Tout roule pour la famille « granules », qui poursuit sa remarquable ascension entamée en 2007. L’homéopathie avec AMM (entendons ici les seules spécialités conditionnées en boîte) pèse aujourd’hui près de 170 millions d’euros et 36 millions d’unités vendues, comme autant de défis aux autres médicaments du marché du libre accès.

Plus que jamais la tendance de fond se confirme : les pics de croissance sont particulièrement notoires dans les voies respiratoires, dans les produits favorisant la circulation et l’ophtalmologie, tandis que l’otologie et la minceur subissent des baisses à deux chiffres de leur chiffre d’affaires. Le trio des blockbusters, Oscillococcinum, Stodal et L. 52, a pu cette année s’appuyer sur trois événements marquants : la campagne sur les antibiotiques, la pandémie de grippe et la crise financière. En revanche, les temps sont plus difficiles pour le marché de l’homéopathie sans AMM (Contusium, HoméoSlim…). Il s’est, cette année, pris une grosse claque en chutant de 26,2 % par rapport à 2008.

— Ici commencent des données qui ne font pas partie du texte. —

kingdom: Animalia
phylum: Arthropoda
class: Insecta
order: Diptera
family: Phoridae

C’est un fait indéniable, la campagne d’information de l’Assurance maladie « Les antibiotiques, c’est pas automatique » a conforté la position de l’homéopathie. Ces spécialités ont en effet bénéficié du report des ventes en allopathie.

La crise est passée par là

« La campagne a incité à la communication, à l’échange entre les patients et leurs médecins et en a modifié les rapports. Elle a aussi conforté ceux qui déjà se posaient des questions sur les interactions, sur les effets secondaires et sur les répercussions sur l’environnement », note Marc Bouchu, directeur marketing chez Boiron, laboratoire dont la croissance est conforme à celle du marché. Et il y a fort à parier que la nouvelle campagne « Si on les utilise à tort, ils deviendront moins forts », visant à économiser 100 millions d’euros, prolonge encore l’effet en faveur de l’homéopathie.

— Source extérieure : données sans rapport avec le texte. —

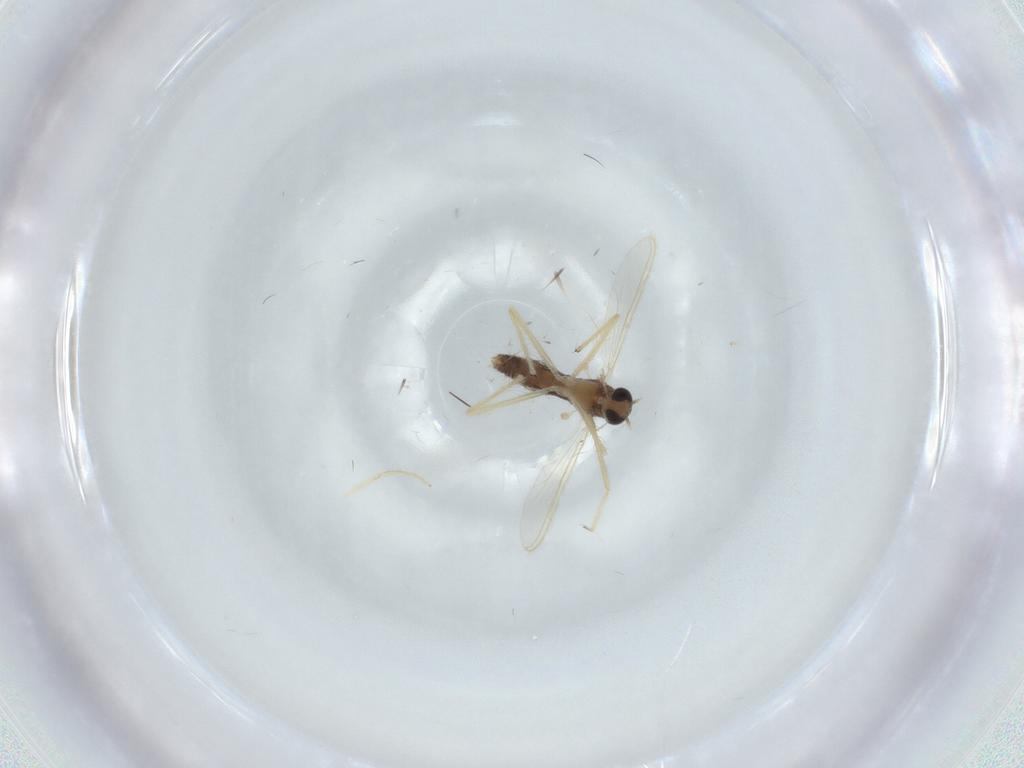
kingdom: Animalia
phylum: Arthropoda
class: Insecta
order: Diptera
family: Chironomidae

Sans oublier que la crise est passée par-là, avec tout ce qu’elle comporte : retour aux fondamentaux, repli de l’individu sur son bien-être… Ce qui a bien profité aux produits homéopathiques. Véhiculant une image de sécurité, garante aux yeux du public de valeurs sûres – la constance est de mise dans la politique de marques –, l’homéopathie a servi de refuge en cette période de crise, alors que bien des repères disparaissaient. Pour preuve, les parts de marché détenues par les sédatifs ou les « modificateurs de l’humeur » : L. 72 de Lehning a perçu les retombées directes de sa campagne de communication avec une hausse de 10 % de ses ventes, et les antalgiques Camilia et Arnigel sont les plus fortes ventes en homéopathie après les voies respiratoires.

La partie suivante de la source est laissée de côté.